About this task: No pictures in the copy, please: retype all the records exactly.

Input material:
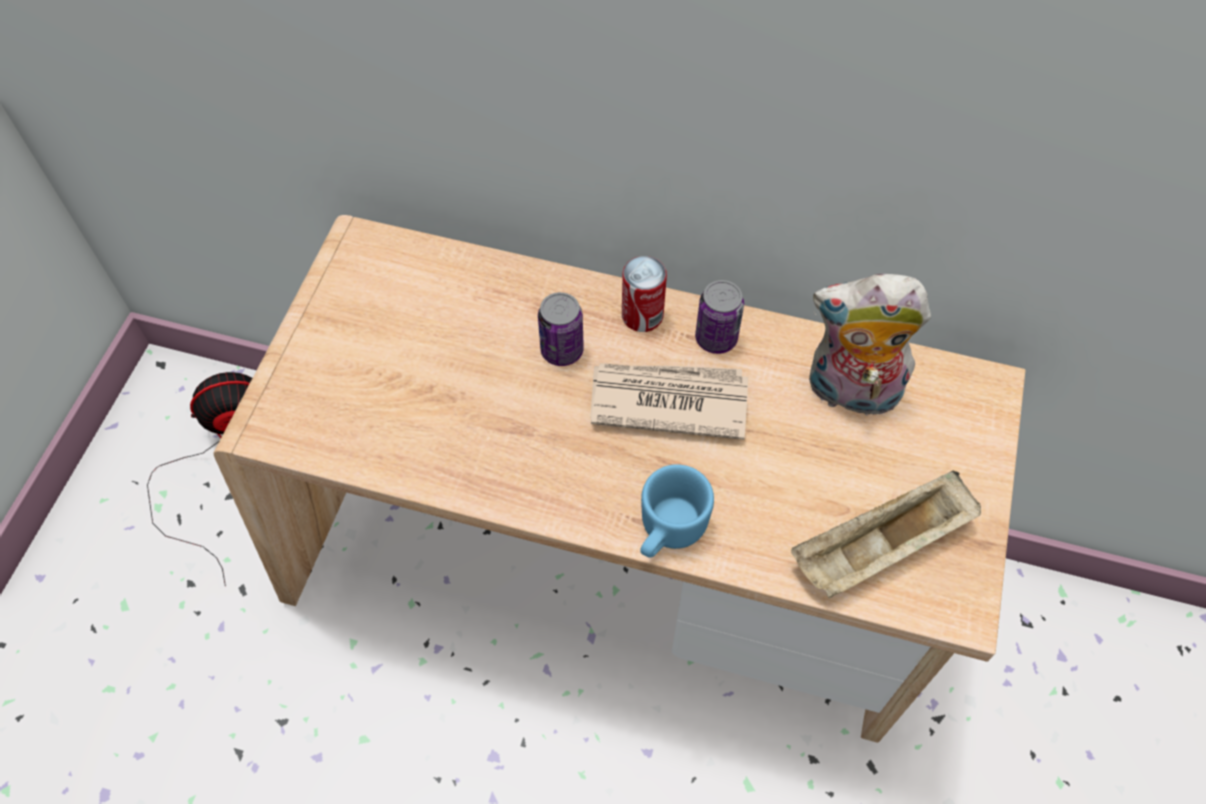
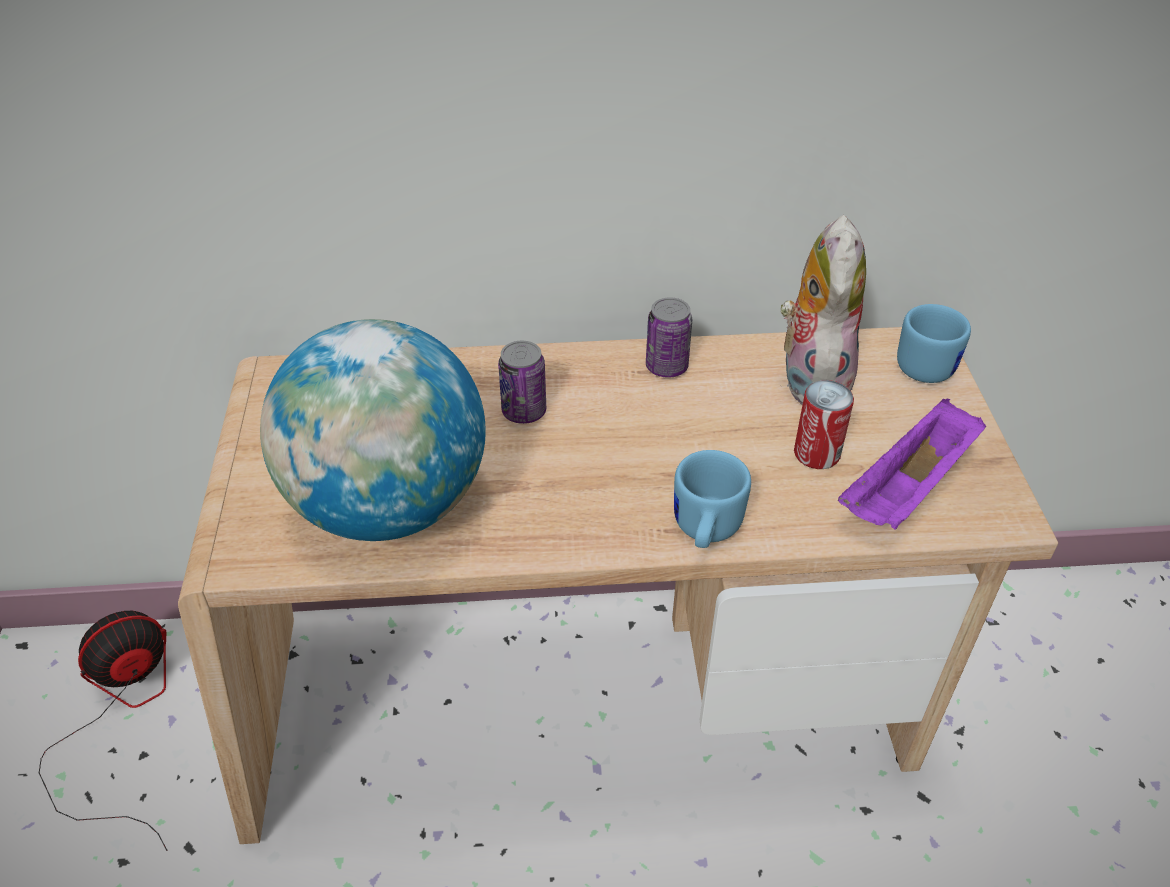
camera: 20 degrees left, 15 degrees down
(407, 416) = (389, 506): none -> globe
(642, 315) = (588, 366): can -> can (816, 453)
(667, 400) = (647, 425): newspaper -> none
(850, 393) = (810, 378): plush toy -> plush toy turned 105 degrees clockwise
(879, 549) = (908, 489): beige tray -> purple tray
(977, 410) = (926, 362): none -> blue mug

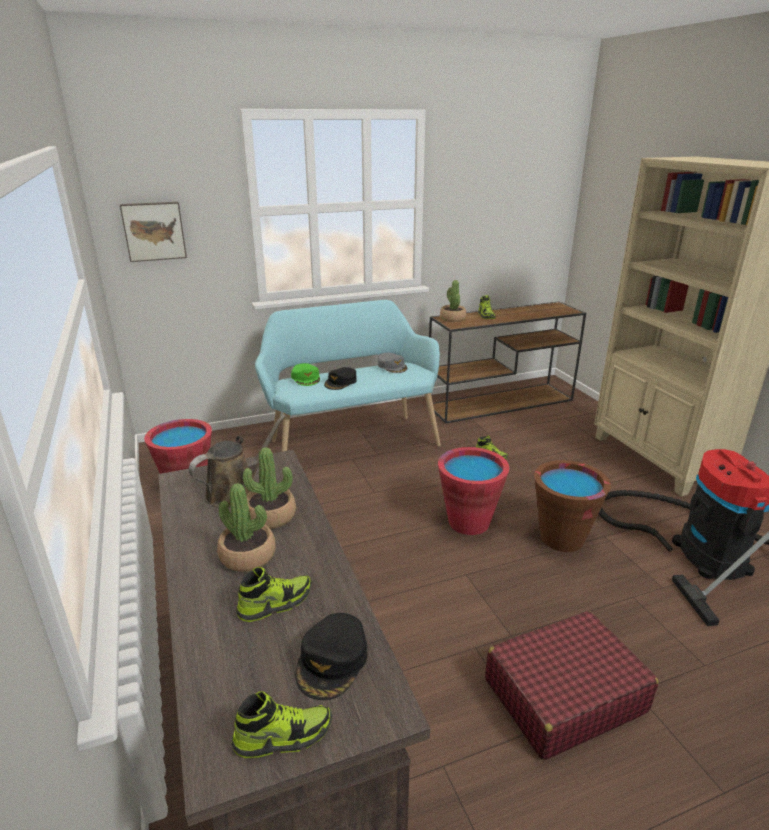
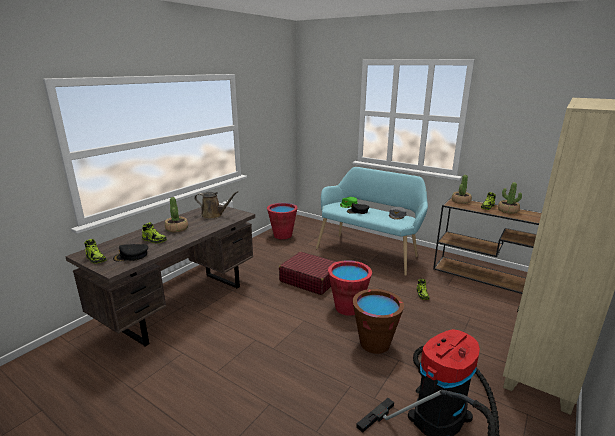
camera: 55 degrees right, 5 degrees down
(154, 231) = (318, 116): picture -> none
(270, 516) = (203, 224): potted plant -> potted plant (508, 211)
(563, 695) = (246, 377): red suitcase -> red suitcase (310, 280)

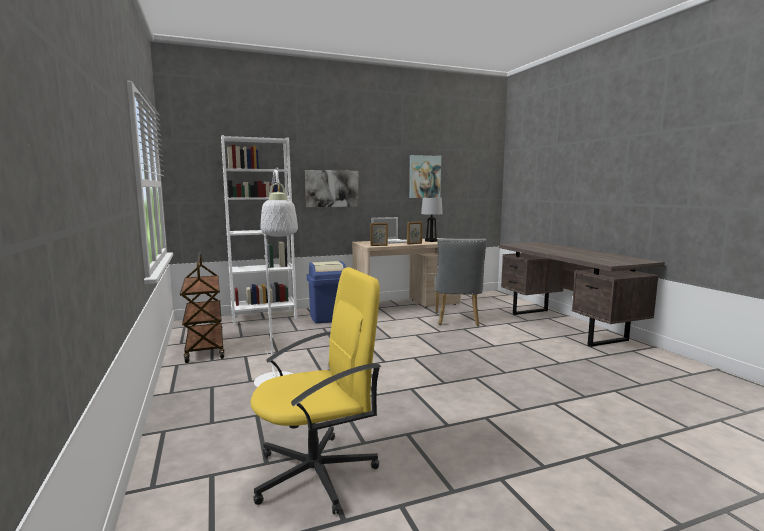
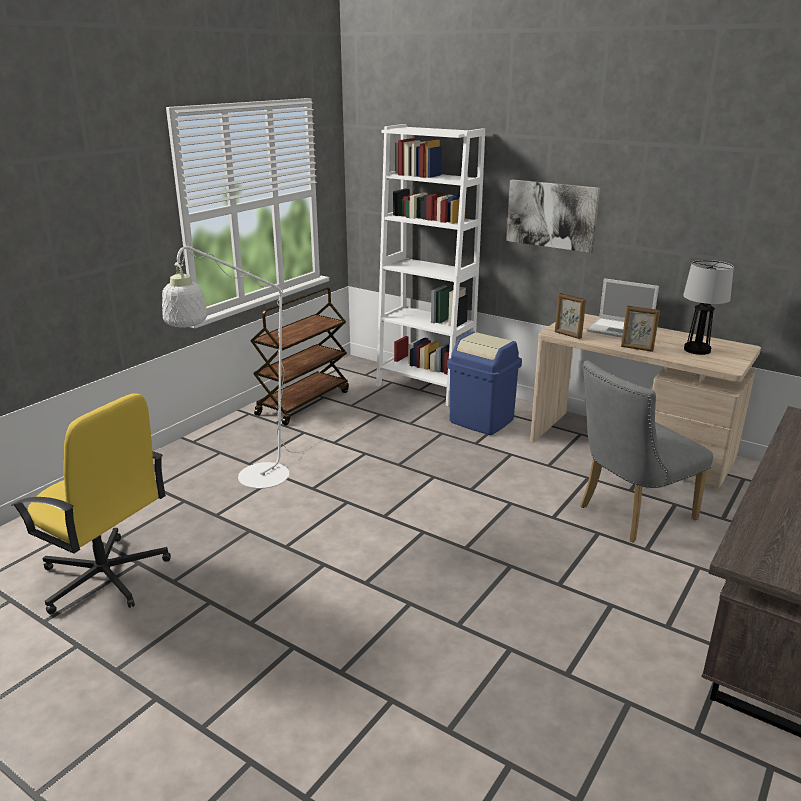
camera: 55 degrees right, 15 degrees up
(424, 176) = (744, 212): picture -> none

Completed task:
camera: 20 degrees left, 15 degrees down
(407, 416) = (389, 506): none -> globe
(642, 315) = (588, 366): can -> can (816, 453)
(667, 400) = (647, 425): newspaper -> none
(850, 393) = (810, 378): plush toy -> plush toy turned 105 degrees clockwise
(879, 549) = (908, 489): beige tray -> purple tray
(977, 410) = (926, 362): none -> blue mug

camera: 55 degrees right, 5 degrees down
(154, 231) = (318, 116): picture -> none
(270, 516) = (203, 224): potted plant -> potted plant (508, 211)
(563, 695) = (246, 377): red suitcase -> red suitcase (310, 280)

camera: 55 degrees right, 15 degrees up
(424, 176) = (744, 212): picture -> none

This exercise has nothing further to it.